【大阪駅前第2ビル】手打ち饂飩にしき|名物「もつ吸いうどん」を実食レビュー

大阪駅前ビル地下の迷宮を歩いていると、不意に耳に届く「トントン」という小気味よい音。それは包丁でうどんを切る音だ。大阪駅前第2ビル地下2階、「手打ち饂飩にしき」は、今もなお店内で麺を打つ数少ない一軒である。

平日のランチタイムともなれば、周囲で働くビジネスパーソンが列を成す人気店。食べログでは安定して3.5点台後半を維持し、駅前ビルの中でも確かな支持を集めていることがわかる。

まず語るべきは、手打ちならではの“麺”

「にしき」のうどんを語るうえで外せないのが、その極太で不揃いな手打ち麺だ。包丁で切られた麺は太さに微妙なムラがあり、それが噛んだときのリズムを生む。表面はなめらかでありながら、芯にはしっかりとしたコシ。

単に“硬い”のではなく、小麦の密度を感じさせる噛みごたえで、レビューでも「剛麺」「噛み締めるうどん」といった表現が頻繁に見られる。

しかも、1玉・1.5玉・2玉が同料金。腹ペコのサラリーマンの胃袋を鷲掴みにしてきた理由が、ここにもある。

名物「もつ吸いうどん」—— 大阪らしさが詰まった一杯

今回いただいたのは、店の名物として名高い「もつ吸いうどん」

「肉吸い」という大阪の食文化をベースに、うどん店らしく進化させた看板メニューだ。丼の中には、プリッとした食感のホルモンがたっぷり。豆腐、青ねぎ、そして中央には卵が静かに鎮座する。別添えで供されるのが、赤い辛味噌である。

まずは澄んだ出汁をひと口。

醤油の輪郭はやさしく、もつの旨味がじんわりと溶け込む。決して重たくならず、吸い物としても成立するバランス感覚は見事だ。

途中で辛味噌を溶かすと、景色は一変。

出汁にコクとキレが加わり、もつの甘みが際立つ。卵を崩せば再びまろやかに——一杯の中で何段階も表情を変える構成が、多くのリピーターを生んでいる理由だろう。

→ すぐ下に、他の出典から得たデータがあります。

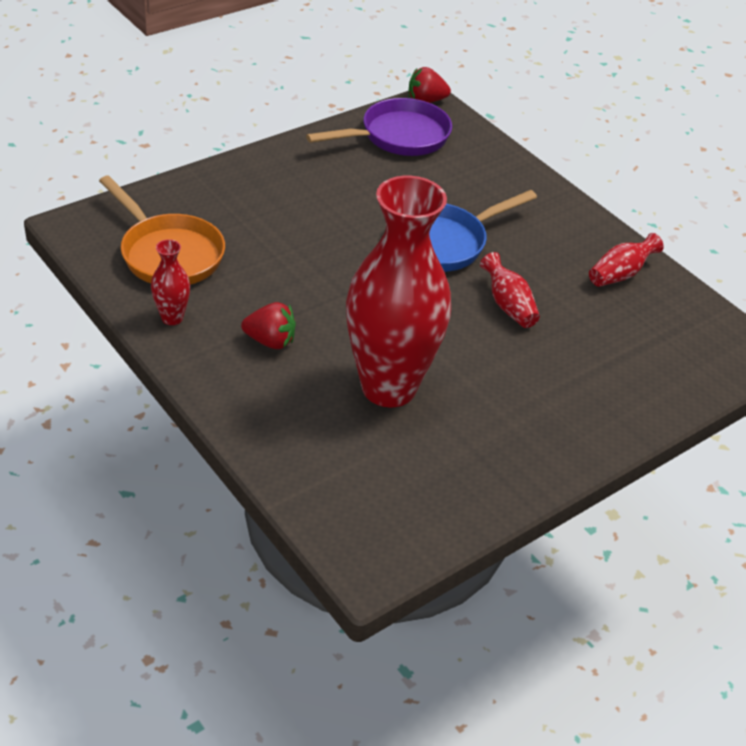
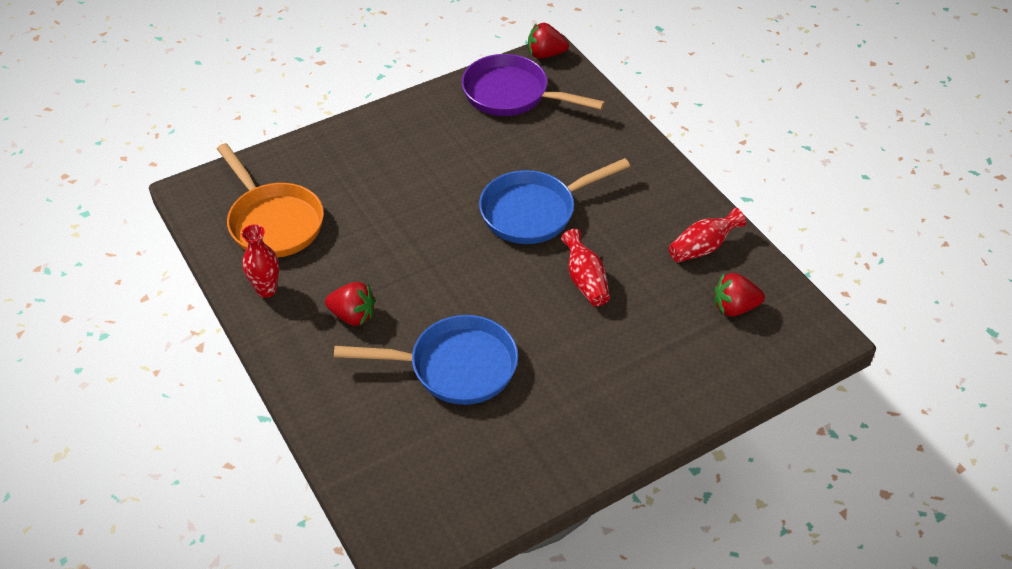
camera: 10 degrees right, 5 degrees up
purple pan [306,98,452,156] -> purple pan turned 135 degrees counterclockwise [462,54,605,116]
red vase [346,176,451,407] -> blue pan [334,315,518,405]
none -> red strawberry [714,273,765,316]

「モツが多くて満足感が高い」「毎回これを頼んでしまう」という声が多いのも頷ける完成度である。

カウンター13席、だからこその臨場感

店内は細長いカウンターのみ、全13席。

決して広くはないが、だからこそ麺を打つ音や湯気、天ぷらが揚がる音がライブ感として伝わってくる。

昼時には相席や待ち時間も珍しくないが、回転は比較的早い。

レビューでは「13時台以降が狙い目」「夕方は売り切れで閉店することも」といった声もあり、訪問時間には注意したい。

【店舗情報】

店名:手打ち饂飩にしき

住所:大阪市北区梅田1-2-2 大阪駅前第2ビル B2F

営業時間:11:00~22:00、土曜は17:00まで

定休日:日曜・祝日

【編集後記】駅前ビルの“日常グルメ”の最高峰

華美な演出や映える盛り付けはない。だが、「にしき」には毎日でも通いたくなる説得力がある。

がっしりとした手打ち麺、出汁に寄り添うホルモン、そして良心的な価格設定。大阪駅前第2ビルという雑多でリアルな場所に根を張り、日々の腹を、心を満たし続ける一軒だ。次回はカレーうどんか、冷やしのもつ系か…そう考えながら、またこの地下へと足が向いてしまうのである。